Musim 2024/2025 menjadi babak terkelam dalam perjalanan panjang PSIS Semarang, klub yang telah berdiri sejak tahun 1932 dan menjadi kebanggaan masyarakat Jawa Tengah. Harapan yang sempat membubung tinggi di awal musim harus runtuh begitu saja seiring dengan hasil demi hasil yang mengecewakan. Pada akhir musim, PSIS dipastikan terdegradasi ke Liga 2 setelah finis di posisi ke-16 klasemen, menandai kejatuhan yang menyakitkan bagi klub berjuluk Mahesa Jenar ini.
Memasuki awal musim, PSIS Semarang sebenarnya tidak menunjukkan tanda-tanda akan mengalami krisis. Tim diperkuat beberapa pemain baru yang digadang-gadang akan membawa angin segar. Para pendukung menyambut musim dengan optimisme tinggi, terutama setelah klub berhasil menyelesaikan renovasi Stadion Jatidiri dan kembali bermain di kandang sendiri.
Namun, harapan hanya bertahan hingga separuh musim. Meskipun sempat meraih kemenangan penting atas tim papan tengah, performa PSIS mulai tidak stabil sejak pekan ke-10. Serangkaian hasil imbang dan kekalahan perlahan menurunkan posisi tim di klasemen. Bahkan ketika menghadapi lawan yang secara kertas berada di bawah mereka, PSIS kerap gagal tampil dominan.

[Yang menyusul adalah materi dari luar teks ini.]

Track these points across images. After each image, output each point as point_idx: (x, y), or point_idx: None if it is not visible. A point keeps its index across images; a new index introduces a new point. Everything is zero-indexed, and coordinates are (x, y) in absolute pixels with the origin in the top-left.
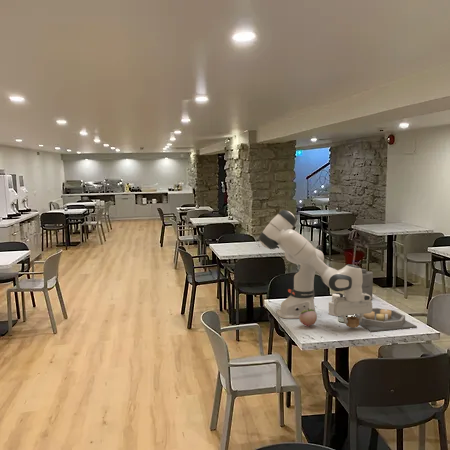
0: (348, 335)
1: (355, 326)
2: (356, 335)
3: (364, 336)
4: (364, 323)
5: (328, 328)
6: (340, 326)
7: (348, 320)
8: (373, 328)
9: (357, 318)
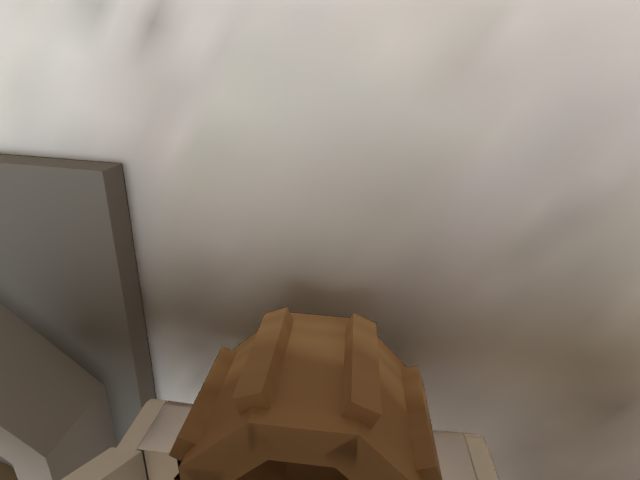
0: (565, 147)
1: (316, 324)
2: (430, 102)
3: (320, 3)
4: (95, 405)
5: (612, 467)
6: None
7: (439, 472)
8: (28, 231)
9: (208, 472)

Permasalahan Internal yang Membusuk
Salah satu alasan utama kejatuhan PSIS adalah konflik internal yang tak kunjung selesai. Ketegangan antara manajemen klub dan kelompok suporter mulai mencuat sejak pertengahan musim. Suporter menuntut transparansi dan perubahan dalam struktur klub, khususnya terkait keputusan-keputusan teknis yang dianggap merugikan tim. Beberapa laga bahkan sempat digelar tanpa kehadiran suporter akibat boikot, membuat suasana di stadion menjadi dingin dan tidak lagi intimidatif bagi lawan.
Di ruang ganti, suasana pun tak kalah panas. Hubungan antara beberapa pemain senior dan staf pelatih dikabarkan memburuk, menyulitkan proses adaptasi dan strategi tim. Tidak adanya sosok pemimpin kuat di lapangan juga membuat PSIS kerap kehilangan arah ketika tertinggal. Rasa percaya diri pemain memudar seiring menumpuknya tekanan dari berbagai pihak.

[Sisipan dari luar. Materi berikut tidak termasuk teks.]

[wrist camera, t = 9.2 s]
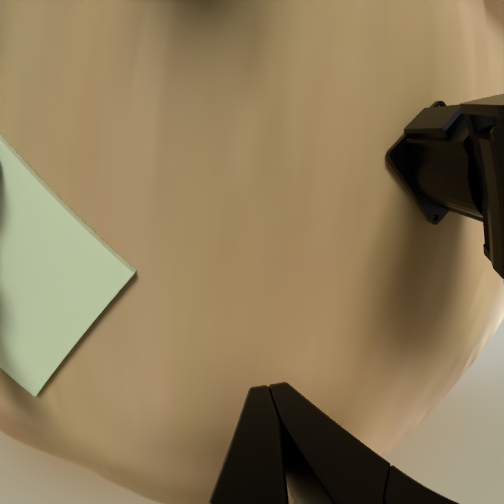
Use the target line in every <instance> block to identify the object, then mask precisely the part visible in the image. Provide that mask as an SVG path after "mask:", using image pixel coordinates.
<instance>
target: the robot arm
mask: <svg viewBox="0 0 504 504" xmlns="http://www.w3.org/2000/svg"><path fill="white" fill-rule="evenodd" d="M439 105H440V107H439ZM394 152H395V154H396V158H395V159H394V158H393V153H394ZM386 156H387V159H388V161H389V163H390V164H391V165H392V167H393V168H394V170H395V171H396V172H397V174H398V175H399V177H400V178H401V180H402V181H403V183H404V184H405V185H406V187H407V188H408V190H409V191H410V193H411V195H412V196H413V198H414V199H415V201H416V202H417V204H418V205H419V207H420V208H421V210H422V212H423V213H424V215H425V217H426V218H427V220H428V221H429V222H430V223H432V224H435V225H436V224H438V223H439V222H440V221H441V220H442V218H443V217H444V216H445V215H446V214H447V213H448V211H452V212H455V213H458V214H461V215H464V216H467V217H470V218H472V219H475V220H478V221H481V222H483V225H484V238H485V244H484V245H483V246H484V254H485V256H486V257H487V258H488V259H489V260H490V261H491V263H492V266H493V269H494V270H495V271H496V272H497V273H498V274H499V275H500V276H501V277H502V278H503V279H504V94H501V95H496V96H491V97H487V98H482V99H478V100H473V101H469V102H465V103H461V104H460V105H451V106H446V104H445V103H444V102H443V101H436V102H434V103H433V104H432V106H431V107H430V108H424V109H423V110H422V111H421V112H420V113H419V114H418V115H417V116H416V117H415V118H414V119H413V120H412V121H411V122H410V123H409V124H408V125H407V126H406V127H405V129H404V134H403V135H402V136H401V137H400V138H399V140H398V141H397V142H396V143H395V144H394V145H393V146H392V147H391V148H390V149H389V150H388V151H387V154H386ZM434 215H435V218H434V219H433V216H434ZM287 485H288V487H289V490H290V493H291V495H292V498H293V500H294V503H295V504H459V503H457V502H454V501H452V500H450V499H448V498H446V497H444V496H442V495H440V494H438V493H436V492H434V491H432V490H430V489H429V488H427V487H425V486H423V485H422V484H420V483H418V482H417V481H415V480H414V479H412V478H411V477H409V476H407V475H406V474H405V473H403V472H402V471H400V470H399V469H397V468H396V467H395V466H390V463H389V462H387V461H386V460H385V459H383V458H382V457H381V456H379V455H378V454H377V453H375V452H374V451H372V450H371V449H370V448H368V447H367V446H366V445H364V444H363V443H362V442H360V441H359V440H358V439H357V438H355V437H354V436H353V435H351V434H350V433H349V432H347V431H346V430H345V429H344V428H342V427H341V426H340V425H338V424H337V423H336V422H335V421H333V420H332V419H331V418H330V417H328V416H327V415H326V414H325V413H323V412H322V411H321V410H320V409H318V408H317V407H316V406H315V405H313V404H312V403H311V402H310V401H309V400H307V399H306V398H305V397H304V396H303V395H301V394H300V393H299V392H298V391H297V390H295V389H294V388H293V387H292V386H291V385H289V384H288V383H286V382H282V383H276V384H271V385H269V387H268V386H266V385H263V386H256V387H251V388H250V389H249V391H248V394H247V397H246V400H245V403H244V406H243V409H242V412H241V415H240V418H239V421H238V424H237V426H236V429H235V432H234V435H233V438H232V441H231V444H230V446H229V449H228V452H227V455H226V457H225V460H224V463H223V466H222V469H221V471H220V474H219V477H218V479H217V482H216V485H215V487H214V490H213V493H212V495H211V498H210V501H209V503H210V504H289V502H288V491H287Z"/></svg>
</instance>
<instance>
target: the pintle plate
mask: <svg viewBox="0 0 504 504" xmlns="http://www.w3.org/2000/svg"><path fill="white" fill-rule="evenodd" d="M135 272H136V270H135V269H134V268H133V267H132V266H131V265H130V264H128V263H127V262H126V261H125V260H124V259H123V258H122V257H121V256H120V255H118V254H117V253H116V252H115V251H114V250H113V249H112V248H111V247H110V246H109V245H108V244H106V243H105V242H104V241H103V240H102V239H101V238H100V237H99V236H98V235H97V234H96V233H95V232H94V231H93V230H92V229H90V228H89V227H88V226H87V225H86V224H85V223H84V222H83V221H82V220H81V219H80V218H79V217H78V216H77V215H76V214H75V213H74V212H73V211H72V210H71V209H70V208H69V207H68V206H67V205H66V204H65V203H64V202H63V201H62V200H61V199H60V198H59V197H58V196H57V195H56V194H55V193H54V192H53V191H52V190H51V189H50V188H49V187H48V186H47V185H46V184H45V183H44V182H43V181H42V179H41V178H40V177H39V176H38V175H37V174H36V173H35V172H34V171H33V170H32V169H31V168H30V167H29V166H28V165H27V163H26V162H25V161H24V160H23V159H22V158H21V157H20V156H19V155H18V153H17V152H16V151H15V150H14V149H13V148H12V147H11V146H10V144H9V143H8V142H7V141H6V140H5V139H4V138H3V136H2V135H1V134H0V368H1V369H2V370H3V371H4V372H6V373H7V374H8V375H9V376H10V377H11V378H12V379H14V380H15V381H16V382H17V383H18V384H20V385H21V386H22V387H23V388H24V389H26V390H27V391H28V392H29V393H31V394H32V395H33V396H34V397H35V396H36V395H37V394H38V392H39V391H40V390H41V388H42V387H43V386H44V384H45V383H46V381H47V380H48V379H49V377H50V376H51V375H52V374H53V372H54V371H55V370H56V368H57V367H58V366H59V364H60V363H61V362H62V360H63V359H64V358H65V357H66V355H67V354H68V353H69V351H70V350H71V349H72V348H73V346H74V345H75V344H76V343H77V341H78V340H79V339H80V338H81V336H82V335H83V334H84V333H85V331H86V330H87V329H88V328H89V327H90V325H91V324H92V323H93V322H94V320H95V319H96V318H97V317H98V316H99V314H100V313H101V312H102V311H103V310H104V308H105V307H106V306H107V305H108V304H109V302H110V301H111V300H112V299H113V298H114V297H115V295H116V294H117V293H118V292H119V291H120V290H121V288H122V287H123V286H124V285H125V284H126V283H127V282H128V280H129V279H130V278H131V277H132V276H133V275H134V273H135Z"/></svg>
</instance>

Buruknya Performa Pemain Asing dan Strategi Tak Maksimal
Ekspektasi tinggi yang diberikan kepada pemain asing justru menjadi bumerang. Pemain depan yang diharapkan mencetak banyak gol justru tumpul sepanjang musim. Gelandang asing yang dikontrak sebagai kreator serangan justru lebih sering tampil pasif, tidak mampu memberi kontribusi signifikan. Sementara lini belakang kerap membuat kesalahan elementer yang berujung pada kebobolan.
Strategi pelatih juga kerap berubah-ubah, mulai dari skema bertahan total hingga menyerang total tanpa transisi yang mulus. Alih-alih membuat lawan kesulitan, skema ini justru membuat PSIS mudah dieksploitasi. Lawan sering memanfaatkan celah di lini tengah dan bek sayap yang naik terlalu tinggi.

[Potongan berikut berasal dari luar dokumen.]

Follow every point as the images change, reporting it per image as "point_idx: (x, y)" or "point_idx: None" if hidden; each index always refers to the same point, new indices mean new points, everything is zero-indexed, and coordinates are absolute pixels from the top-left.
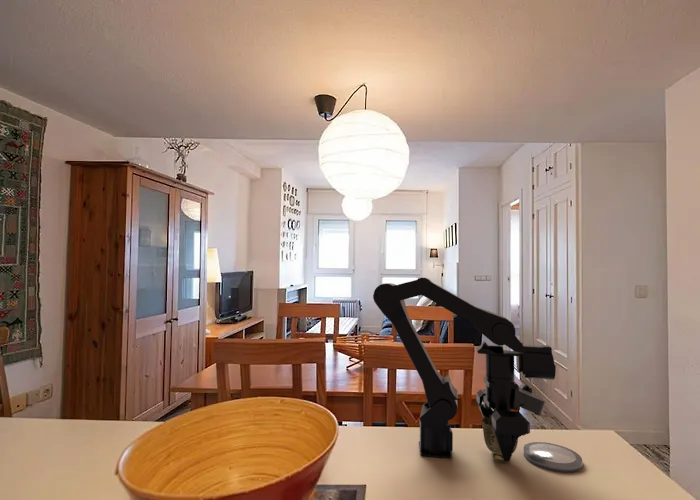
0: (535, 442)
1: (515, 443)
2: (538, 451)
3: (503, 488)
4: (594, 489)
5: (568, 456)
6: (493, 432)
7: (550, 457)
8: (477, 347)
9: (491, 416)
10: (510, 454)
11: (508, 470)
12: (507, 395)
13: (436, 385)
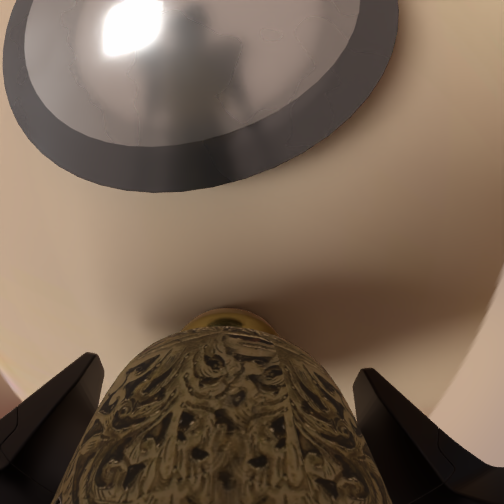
0: (6, 70)
1: (343, 406)
2: (147, 72)
3: (442, 364)
4: (494, 18)
5: None
6: None
7: (264, 13)
8: None
9: (46, 497)
10: (399, 399)
11: (345, 333)
12: None
13: None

Kondisi Fisik dan Cedera yang Mengganggu
Masalah cedera juga menjadi momok bagi PSIS musim ini. Beberapa pemain kunci mengalami cedera panjang, dan kedalaman skuad yang minim membuat rotasi sulit dilakukan. Akibatnya, performa tim cenderung menurun di paruh kedua musim. Pemain terlihat kelelahan dan kehilangan fokus, terutama di menit-menit akhir pertandingan di mana PSIS kerap kebobolan.